皆がコックリと居眠りをしていると、ポンポン!という音がする。棺桶の蓋が開いて、親分の亡骸が立ち上がり、目が開いた。怨めしげに辺りをジーッと見渡す。おかみさんも同じ動きをする。驚いた長屋の連中は「お線香を絶やしちゃいけない。仏が迷う。ウァー!」。一人逃げ、二人逃げ、みんな逃げ出す。そこへ、按摩の三味市が療治の帰りにお通夜にやってきて、線香をあげ、念仏を唱える。「見えないことはおそろしい」。仏が立ち上がって、睨みつけ、時々ニヤニヤと笑う。凄い!仏に魔がさす、とはこのこと。「二度と見られないぞ。値打ちがある。なまじの見世物じゃぁ、かなわない」。

そこに信州松代の浪人、真田某という男がやって来た。「お迎え僧が来ている。按摩か?三味市、あっぱれ。ご苦労だな」「一人で、ここでお通夜とは、長屋の者は薄情だ」「それには訳があるんだ。夫婦の二つの棺桶の蓋が開いて、仏が立ち上がって、お前を睨みつけている。たじろがずに、あっぱれ!もののふの按摩だな」。これを聞いて、三味市が目を回して、倒れちまった。「按摩が目を回すなんて不都合だ」。ここの台詞、円生師匠は「生意気だ」と演ったらしい。

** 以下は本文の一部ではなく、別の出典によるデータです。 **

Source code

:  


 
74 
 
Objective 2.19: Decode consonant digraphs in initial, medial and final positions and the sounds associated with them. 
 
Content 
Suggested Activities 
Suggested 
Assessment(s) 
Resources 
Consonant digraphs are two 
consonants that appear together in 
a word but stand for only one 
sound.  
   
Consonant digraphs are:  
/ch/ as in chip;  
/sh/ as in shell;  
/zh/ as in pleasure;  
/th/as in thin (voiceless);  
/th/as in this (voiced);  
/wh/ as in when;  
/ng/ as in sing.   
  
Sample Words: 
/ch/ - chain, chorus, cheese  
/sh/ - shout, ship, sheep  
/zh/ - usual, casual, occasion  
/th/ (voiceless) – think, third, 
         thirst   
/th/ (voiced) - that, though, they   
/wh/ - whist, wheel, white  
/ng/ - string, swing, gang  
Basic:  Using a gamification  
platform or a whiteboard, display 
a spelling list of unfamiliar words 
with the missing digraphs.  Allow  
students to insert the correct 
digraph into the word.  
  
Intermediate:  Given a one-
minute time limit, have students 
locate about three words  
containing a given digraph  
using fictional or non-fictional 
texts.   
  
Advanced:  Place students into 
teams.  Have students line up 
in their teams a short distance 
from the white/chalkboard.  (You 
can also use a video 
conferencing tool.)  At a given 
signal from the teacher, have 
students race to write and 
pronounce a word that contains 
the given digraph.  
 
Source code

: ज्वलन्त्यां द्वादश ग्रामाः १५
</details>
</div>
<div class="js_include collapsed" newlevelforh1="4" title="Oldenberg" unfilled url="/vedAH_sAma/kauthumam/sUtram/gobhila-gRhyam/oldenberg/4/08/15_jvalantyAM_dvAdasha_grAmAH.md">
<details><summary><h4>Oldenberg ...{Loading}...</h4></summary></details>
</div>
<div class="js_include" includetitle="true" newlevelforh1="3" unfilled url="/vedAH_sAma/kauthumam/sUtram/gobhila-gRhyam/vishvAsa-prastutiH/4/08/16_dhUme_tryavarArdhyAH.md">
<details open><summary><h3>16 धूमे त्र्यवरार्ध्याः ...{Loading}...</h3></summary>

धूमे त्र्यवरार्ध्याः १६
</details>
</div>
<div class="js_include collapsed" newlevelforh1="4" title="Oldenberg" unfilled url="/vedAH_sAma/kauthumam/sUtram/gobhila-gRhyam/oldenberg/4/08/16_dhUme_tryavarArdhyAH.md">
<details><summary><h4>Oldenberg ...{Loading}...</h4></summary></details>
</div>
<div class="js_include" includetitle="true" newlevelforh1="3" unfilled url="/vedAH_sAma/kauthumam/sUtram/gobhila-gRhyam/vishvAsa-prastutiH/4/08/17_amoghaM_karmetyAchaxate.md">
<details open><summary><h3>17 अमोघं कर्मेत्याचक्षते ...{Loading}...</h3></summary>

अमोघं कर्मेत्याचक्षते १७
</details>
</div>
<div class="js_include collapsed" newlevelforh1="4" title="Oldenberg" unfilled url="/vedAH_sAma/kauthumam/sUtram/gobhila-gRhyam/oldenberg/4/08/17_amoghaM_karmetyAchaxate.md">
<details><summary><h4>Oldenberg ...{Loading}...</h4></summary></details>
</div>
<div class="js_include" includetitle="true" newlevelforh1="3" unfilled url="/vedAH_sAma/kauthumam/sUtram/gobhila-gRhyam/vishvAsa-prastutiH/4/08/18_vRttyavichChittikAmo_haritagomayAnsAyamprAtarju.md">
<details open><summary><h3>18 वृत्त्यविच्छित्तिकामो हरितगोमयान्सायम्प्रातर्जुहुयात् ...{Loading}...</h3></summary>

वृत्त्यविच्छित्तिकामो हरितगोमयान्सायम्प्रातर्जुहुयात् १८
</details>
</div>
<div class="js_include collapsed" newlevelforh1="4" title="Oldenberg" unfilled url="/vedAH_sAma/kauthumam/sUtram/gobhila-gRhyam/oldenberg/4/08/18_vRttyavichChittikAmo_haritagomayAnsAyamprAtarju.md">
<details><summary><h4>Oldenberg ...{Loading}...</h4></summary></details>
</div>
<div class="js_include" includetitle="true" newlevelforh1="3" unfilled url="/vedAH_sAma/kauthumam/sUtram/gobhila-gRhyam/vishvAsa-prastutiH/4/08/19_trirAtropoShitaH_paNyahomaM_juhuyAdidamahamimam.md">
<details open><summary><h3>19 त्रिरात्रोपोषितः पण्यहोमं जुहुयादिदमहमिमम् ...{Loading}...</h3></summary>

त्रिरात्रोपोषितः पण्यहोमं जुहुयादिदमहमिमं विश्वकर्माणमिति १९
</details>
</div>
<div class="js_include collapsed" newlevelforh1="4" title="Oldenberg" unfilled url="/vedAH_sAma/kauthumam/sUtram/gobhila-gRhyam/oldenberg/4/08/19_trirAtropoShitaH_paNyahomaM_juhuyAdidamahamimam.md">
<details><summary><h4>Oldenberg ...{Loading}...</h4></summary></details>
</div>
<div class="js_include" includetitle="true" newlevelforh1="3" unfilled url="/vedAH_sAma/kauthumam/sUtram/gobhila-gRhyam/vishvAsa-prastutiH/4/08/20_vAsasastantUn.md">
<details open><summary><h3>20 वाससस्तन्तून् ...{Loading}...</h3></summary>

棺桶が並んでいる向こうは壁で、隣が空家になっている。下のところに紙で腰張りというのがしてある。これが、ペラペラッと時々動く。すると、仏様が首を振ったり、手を上げたりする。これを見すました真田某は、刀を抜いてプツッと突き指す。「ギャァ!」という声がする。仏様は、棺桶の中に納まった。「怪物を仕留めたによって、中を確かめていただきたい」。長屋の連中が「ひのふのみ!」と戸を開けると、皆揃って尻餅をつく。空家からは唸り声が聞こえてくる。提灯で中を照らす。壁際に黒い塊が・・・。「猫だ!」。すでに息絶えている。よく見ると、両手に何かを握っている。二つの人間の喉仏だったという。定吉への恩返しに猫が仇討ちをしたに違いない。時の奉行は25両という金を出して、両国の回向院に猫塚を建てたという。猫塚由来の一席でした、でサゲ。聴かせるテクニックを持った談春師匠ならではの、素晴らしい高座だった。